## Task description
Nothing past the line containing "東京都品川区小山3-22-16 第7東都ビル1-2F" belongs in the output. Copy exactly every line of the data below from the first up to and including it.

(Records from a data collection)
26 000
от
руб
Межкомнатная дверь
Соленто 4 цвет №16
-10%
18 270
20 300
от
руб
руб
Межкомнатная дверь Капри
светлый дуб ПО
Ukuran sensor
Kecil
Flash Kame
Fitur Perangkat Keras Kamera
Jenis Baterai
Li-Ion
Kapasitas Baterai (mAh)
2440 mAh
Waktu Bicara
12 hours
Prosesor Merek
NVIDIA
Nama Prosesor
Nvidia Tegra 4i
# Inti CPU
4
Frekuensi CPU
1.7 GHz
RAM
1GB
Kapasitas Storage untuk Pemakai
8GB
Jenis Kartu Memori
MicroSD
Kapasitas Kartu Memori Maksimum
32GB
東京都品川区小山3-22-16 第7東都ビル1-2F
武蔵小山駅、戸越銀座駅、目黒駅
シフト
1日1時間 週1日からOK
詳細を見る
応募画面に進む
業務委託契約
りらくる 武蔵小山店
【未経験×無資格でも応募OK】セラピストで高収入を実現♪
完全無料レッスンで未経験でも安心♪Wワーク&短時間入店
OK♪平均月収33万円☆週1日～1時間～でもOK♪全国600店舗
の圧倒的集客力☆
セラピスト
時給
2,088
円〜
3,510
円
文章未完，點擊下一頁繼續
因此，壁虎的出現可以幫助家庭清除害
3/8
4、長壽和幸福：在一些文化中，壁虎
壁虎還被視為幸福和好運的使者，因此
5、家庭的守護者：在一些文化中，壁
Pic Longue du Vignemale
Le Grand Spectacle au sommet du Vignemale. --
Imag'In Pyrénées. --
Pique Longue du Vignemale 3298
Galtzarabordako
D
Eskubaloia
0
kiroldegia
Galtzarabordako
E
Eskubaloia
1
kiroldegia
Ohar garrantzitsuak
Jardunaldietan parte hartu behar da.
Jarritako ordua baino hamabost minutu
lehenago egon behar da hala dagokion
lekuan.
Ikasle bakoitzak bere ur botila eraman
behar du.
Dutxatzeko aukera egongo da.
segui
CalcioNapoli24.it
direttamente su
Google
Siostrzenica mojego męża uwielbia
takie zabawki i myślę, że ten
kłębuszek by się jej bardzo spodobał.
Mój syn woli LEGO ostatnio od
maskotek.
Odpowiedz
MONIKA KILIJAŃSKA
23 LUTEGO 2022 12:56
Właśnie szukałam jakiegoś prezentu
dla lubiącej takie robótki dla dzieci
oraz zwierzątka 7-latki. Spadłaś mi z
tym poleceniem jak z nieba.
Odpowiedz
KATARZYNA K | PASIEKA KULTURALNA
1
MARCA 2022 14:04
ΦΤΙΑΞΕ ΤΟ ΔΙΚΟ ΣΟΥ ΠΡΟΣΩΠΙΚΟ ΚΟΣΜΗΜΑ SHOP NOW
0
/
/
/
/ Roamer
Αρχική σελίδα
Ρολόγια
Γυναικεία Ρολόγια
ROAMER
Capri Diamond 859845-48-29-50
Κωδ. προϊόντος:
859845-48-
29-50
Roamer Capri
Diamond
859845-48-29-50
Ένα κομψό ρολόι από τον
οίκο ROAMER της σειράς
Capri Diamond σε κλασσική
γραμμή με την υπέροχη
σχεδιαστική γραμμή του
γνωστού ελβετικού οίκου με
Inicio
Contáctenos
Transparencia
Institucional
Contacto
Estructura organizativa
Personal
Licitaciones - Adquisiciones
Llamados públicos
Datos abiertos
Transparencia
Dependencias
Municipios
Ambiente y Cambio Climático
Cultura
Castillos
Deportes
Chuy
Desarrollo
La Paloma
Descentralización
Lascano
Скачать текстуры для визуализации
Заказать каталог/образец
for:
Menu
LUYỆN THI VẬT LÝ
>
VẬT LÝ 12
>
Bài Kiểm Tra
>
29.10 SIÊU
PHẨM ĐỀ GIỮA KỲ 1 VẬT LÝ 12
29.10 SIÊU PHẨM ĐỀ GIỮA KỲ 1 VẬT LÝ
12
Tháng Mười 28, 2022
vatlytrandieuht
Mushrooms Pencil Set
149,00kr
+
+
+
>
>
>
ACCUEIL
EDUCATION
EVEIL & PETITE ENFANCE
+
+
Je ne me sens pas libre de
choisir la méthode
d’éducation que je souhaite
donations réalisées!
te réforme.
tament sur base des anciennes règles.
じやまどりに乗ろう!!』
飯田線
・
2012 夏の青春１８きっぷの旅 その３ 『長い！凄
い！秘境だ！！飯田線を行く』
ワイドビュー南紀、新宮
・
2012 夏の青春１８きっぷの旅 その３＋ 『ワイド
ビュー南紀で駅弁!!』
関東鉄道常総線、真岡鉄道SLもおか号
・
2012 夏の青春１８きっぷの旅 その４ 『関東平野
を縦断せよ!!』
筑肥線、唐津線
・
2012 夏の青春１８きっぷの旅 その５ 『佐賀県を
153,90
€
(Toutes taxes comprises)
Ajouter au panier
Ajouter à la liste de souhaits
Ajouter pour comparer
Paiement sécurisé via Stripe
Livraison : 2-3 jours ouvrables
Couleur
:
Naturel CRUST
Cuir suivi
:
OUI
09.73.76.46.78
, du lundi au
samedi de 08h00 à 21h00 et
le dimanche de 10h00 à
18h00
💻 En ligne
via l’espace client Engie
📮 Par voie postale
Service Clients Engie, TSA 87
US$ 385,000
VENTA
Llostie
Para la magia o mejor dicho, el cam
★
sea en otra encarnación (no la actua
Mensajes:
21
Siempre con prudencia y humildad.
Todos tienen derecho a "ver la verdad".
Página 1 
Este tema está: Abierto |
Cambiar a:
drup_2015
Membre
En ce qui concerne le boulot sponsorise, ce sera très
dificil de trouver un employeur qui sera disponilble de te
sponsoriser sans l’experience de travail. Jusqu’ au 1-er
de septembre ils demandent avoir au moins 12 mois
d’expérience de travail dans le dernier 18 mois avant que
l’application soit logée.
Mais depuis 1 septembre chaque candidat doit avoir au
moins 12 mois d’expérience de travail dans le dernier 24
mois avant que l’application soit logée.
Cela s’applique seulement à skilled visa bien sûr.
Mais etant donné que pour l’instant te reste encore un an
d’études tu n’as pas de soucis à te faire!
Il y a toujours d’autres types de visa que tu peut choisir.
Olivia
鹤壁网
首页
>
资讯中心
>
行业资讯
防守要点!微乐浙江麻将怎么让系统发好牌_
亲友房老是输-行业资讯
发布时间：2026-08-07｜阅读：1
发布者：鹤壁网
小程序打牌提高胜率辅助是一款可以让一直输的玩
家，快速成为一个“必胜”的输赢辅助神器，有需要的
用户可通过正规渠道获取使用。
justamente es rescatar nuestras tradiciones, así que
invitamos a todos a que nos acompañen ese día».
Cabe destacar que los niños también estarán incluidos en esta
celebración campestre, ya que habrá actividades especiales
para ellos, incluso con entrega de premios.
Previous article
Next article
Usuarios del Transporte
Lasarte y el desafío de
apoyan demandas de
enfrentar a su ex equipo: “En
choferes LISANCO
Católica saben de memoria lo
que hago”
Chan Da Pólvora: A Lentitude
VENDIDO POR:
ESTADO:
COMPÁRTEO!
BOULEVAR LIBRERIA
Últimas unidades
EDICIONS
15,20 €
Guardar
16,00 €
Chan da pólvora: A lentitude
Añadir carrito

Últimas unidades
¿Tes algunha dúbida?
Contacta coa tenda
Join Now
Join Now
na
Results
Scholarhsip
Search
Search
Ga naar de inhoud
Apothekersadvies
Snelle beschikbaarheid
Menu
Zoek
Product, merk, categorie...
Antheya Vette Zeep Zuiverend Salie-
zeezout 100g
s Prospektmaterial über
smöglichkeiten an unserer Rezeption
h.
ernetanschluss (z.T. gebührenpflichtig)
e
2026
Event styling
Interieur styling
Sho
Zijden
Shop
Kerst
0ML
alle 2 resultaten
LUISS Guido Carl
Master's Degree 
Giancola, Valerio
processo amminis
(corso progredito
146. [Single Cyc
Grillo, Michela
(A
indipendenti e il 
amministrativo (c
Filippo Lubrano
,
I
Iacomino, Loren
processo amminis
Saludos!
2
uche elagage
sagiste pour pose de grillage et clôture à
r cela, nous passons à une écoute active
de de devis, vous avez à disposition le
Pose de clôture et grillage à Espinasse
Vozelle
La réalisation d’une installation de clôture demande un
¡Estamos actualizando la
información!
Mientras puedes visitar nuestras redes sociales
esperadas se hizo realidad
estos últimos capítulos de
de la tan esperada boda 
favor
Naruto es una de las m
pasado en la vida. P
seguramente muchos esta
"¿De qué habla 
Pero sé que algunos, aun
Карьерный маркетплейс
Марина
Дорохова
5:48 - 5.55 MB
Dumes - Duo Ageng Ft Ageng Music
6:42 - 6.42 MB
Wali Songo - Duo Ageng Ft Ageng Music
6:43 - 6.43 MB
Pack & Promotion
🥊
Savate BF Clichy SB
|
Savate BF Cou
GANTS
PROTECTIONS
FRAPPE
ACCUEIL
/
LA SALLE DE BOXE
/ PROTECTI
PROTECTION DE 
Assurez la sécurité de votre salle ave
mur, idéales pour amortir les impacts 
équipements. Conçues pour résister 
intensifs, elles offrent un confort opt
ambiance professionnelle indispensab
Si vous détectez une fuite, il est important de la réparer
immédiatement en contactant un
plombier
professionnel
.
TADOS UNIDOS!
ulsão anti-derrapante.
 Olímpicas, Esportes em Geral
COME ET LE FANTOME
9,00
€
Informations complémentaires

## Response area
26 000
от
руб
Межкомнатная дверь
Соленто 4 цвет №16
-10%
18 270
20 300
от
руб
руб
Межкомнатная дверь Капри
светлый дуб ПО
Ukuran sensor
Kecil
Flash Kame
Fitur Perangkat Keras Kamera
Jenis Baterai
Li-Ion
Kapasitas Baterai (mAh)
2440 mAh
Waktu Bicara
12 hours
Prosesor Merek
NVIDIA
Nama Prosesor
Nvidia Tegra 4i
# Inti CPU
4
Frekuensi CPU
1.7 GHz
RAM
1GB
Kapasitas Storage untuk Pemakai
8GB
Jenis Kartu Memori
MicroSD
Kapasitas Kartu Memori Maksimum
32GB
東京都品川区小山3-22-16 第7東都ビル1-2F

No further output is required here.